------ Data listing

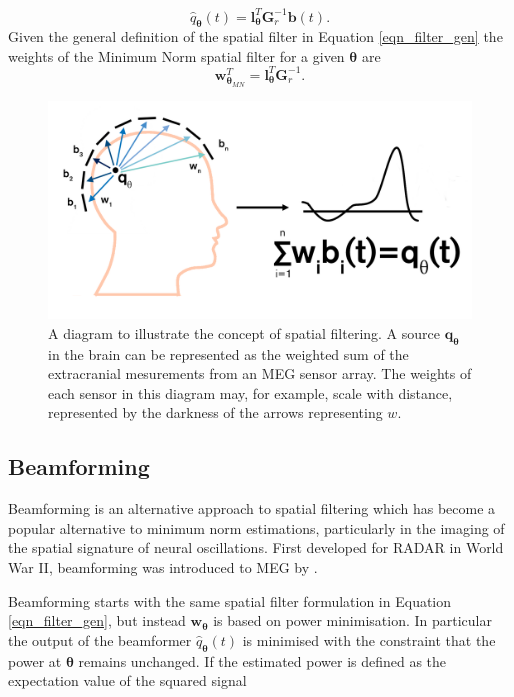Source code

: \begin{equation}
	\hat{q}_\mathbf{\theta}(t) = \mathbf{l}_\mathbf{\theta}^T\mathbf{G}_r^{-1}\mathbf{b}(t).
\end{equation} Given the general definition of the spatial filter in Equation \ref{eqn_filter_gen} the weights of the Minimum Norm spatial filter for a given $\mathbf{\theta}$ are
\begin{equation}\label{eqn_weights_mn}
	\mathbf{w}_{\mathbf{\theta}_{MN}}^T = \mathbf{l}^T_\mathbf{\theta}\mathbf{G}^{-1}_r.  
\end{equation}  
	
\begin{figure}[h!]
	\begin{center}
		\includegraphics[width=0.8\linewidth]{./images/chapter2/Figure_2.png}
		\caption{A diagram to illustrate the concept of spatial filtering. A source $\mathbf{q_\theta}$ in the brain can be represented as the weighted sum of the extracranial mesurements from an MEG sensor array. The weights of each sensor in this diagram may, for example, scale with distance, represented by the darkness of the arrows representing $w$.\label{figure_2_3}}
	\end{center}
\end{figure}

\subsection{Beamforming}

Beamforming is an alternative approach to spatial filtering which has become a popular alternative to minimum norm estimations, particularly in the imaging of the spatial signature of neural oscillations. First developed for RADAR in World War II,  beamforming was introduced to MEG by \cite{Robinson1992}.

Beamforming starts with the same spatial filter formulation in Equation \ref{eqn_filter_gen}, but instead $\mathbf{w_\theta}$ is based on power minimisation. In particular the output of the beamformer $\hat{q}_\mathbf{\theta}(t)$ is minimised with the constraint that the power at $\mathbf{\theta}$ remains unchanged. If the estimated power is defined as the expectation value of the squared signal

------------

*What this task involves*.
Leave the pictures out and output all of the data verbatim.

*Solution for this exercise*.
Source code

: \begin{equation}
	\hat{q}_\mathbf{\theta}(t) = \mathbf{l}_\mathbf{\theta}^T\mathbf{G}_r^{-1}\mathbf{b}(t).
\end{equation} Given the general definition of the spatial filter in Equation \ref{eqn_filter_gen} the weights of the Minimum Norm spatial filter for a given $\mathbf{\theta}$ are
\begin{equation}\label{eqn_weights_mn}
	\mathbf{w}_{\mathbf{\theta}_{MN}}^T = \mathbf{l}^T_\mathbf{\theta}\mathbf{G}^{-1}_r.  
\end{equation}  
	
\begin{figure}[h!]
	\begin{center}
		\includegraphics[width=0.8\linewidth]{./images/chapter2/Figure_2.png}
		\caption{A diagram to illustrate the concept of spatial filtering. A source $\mathbf{q_\theta}$ in the brain can be represented as the weighted sum of the extracranial mesurements from an MEG sensor array. The weights of each sensor in this diagram may, for example, scale with distance, represented by the darkness of the arrows representing $w$.\label{figure_2_3}}
	\end{center}
\end{figure}

\subsection{Beamforming}

Beamforming is an alternative approach to spatial filtering which has become a popular alternative to minimum norm estimations, particularly in the imaging of the spatial signature of neural oscillations. First developed for RADAR in World War II,  beamforming was introduced to MEG by \cite{Robinson1992}.

Beamforming starts with the same spatial filter formulation in Equation \ref{eqn_filter_gen}, but instead $\mathbf{w_\theta}$ is based on power minimisation. In particular the output of the beamformer $\hat{q}_\mathbf{\theta}(t)$ is minimised with the constraint that the power at $\mathbf{\theta}$ remains unchanged. If the estimated power is defined as the expectation value of the squared signal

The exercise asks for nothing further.